**Data excerpts:**

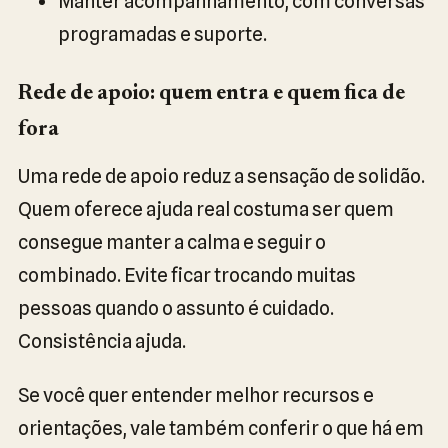
Manter acompanhamento, com conversas
programadas e suporte.
Rede de apoio: quem entra e quem fica de
fora
Uma rede de apoio reduz a sensação de solidão.
Quem oferece ajuda real costuma ser quem
consegue manter a calma e seguir o
combinado. Evite ficar trocando muitas
pessoas quando o assunto é cuidado.
Consistência ajuda.
Se você quer entender melhor recursos e
orientações, vale também conferir o que há em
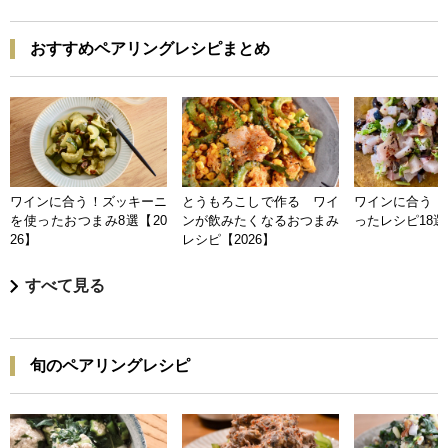
おすすめペアリングレシピまとめ
ワインに合う！ズッキーニ
とうもろこしで作る ワイ
ワインに合う 
を使ったおつまみ8選【20
ンが飲みたくなるおつまみ
ったレシピ18選【
26】
レシピ【2026】
すべて見る
旬のペアリングレシピ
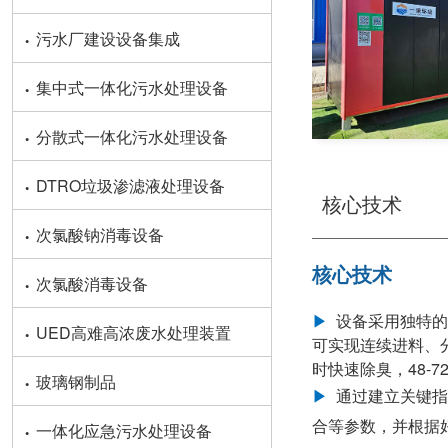
·
污水厂建设设备集成
·
集中式一体化污水处理设备
·
分散式一体化污水处理设备
·
DTRO垃圾渗滤液处理设备
核心技术
·
次氯酸钠消毒设备
核心技术
·
次氯酸消毒设备
·
▶
设备采用独特的
UED高难高浓废水处理装置
可实现连续进料、
时快速除臭，48-
·
玻璃钢制品
▶
通过建立关键指
·
合等参数，并根据
一体化应急污水处理设备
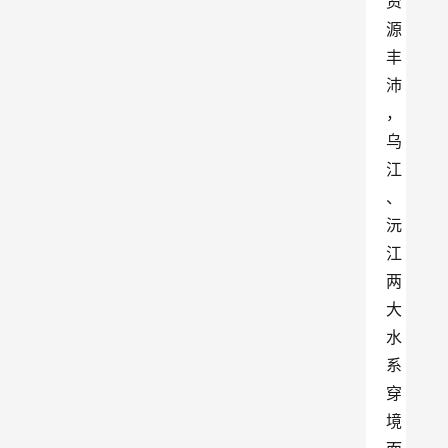
资
源
丰
沛
，
乌
江
、
沅
江
两
大
水
系
穿
境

**How to complete this task:**
Leave the pictures out and return the rest of the listing exactly.

**Solution to the exercise:**
Manter acompanhamento, com conversas
programadas e suporte.
Rede de apoio: quem entra e quem fica de
fora
Uma rede de apoio reduz a sensação de solidão.
Quem oferece ajuda real costuma ser quem
consegue manter a calma e seguir o
combinado. Evite ficar trocando muitas
pessoas quando o assunto é cuidado.
Consistência ajuda.
Se você quer entender melhor recursos e
orientações, vale também conferir o que há em
おすすめペアリングレシピまとめ
ワインに合う！ズッキーニ
とうもろこしで作る ワイ
ワインに合う 
を使ったおつまみ8選【20
ンが飲みたくなるおつまみ
ったレシピ18選【
26】
レシピ【2026】
すべて見る
旬のペアリングレシピ
·
污水厂建设设备集成
·
集中式一体化污水处理设备
·
分散式一体化污水处理设备
·
DTRO垃圾渗滤液处理设备
核心技术
·
次氯酸钠消毒设备
核心技术
·
次氯酸消毒设备
·
▶
设备采用独特的
UED高难高浓废水处理装置
可实现连续进料、
时快速除臭，48-
·
玻璃钢制品
▶
通过建立关键指
·
合等参数，并根据
一体化应急污水处理设备
资
源
丰
沛
，
乌
江
、
沅
江
两
大
水
系
穿
境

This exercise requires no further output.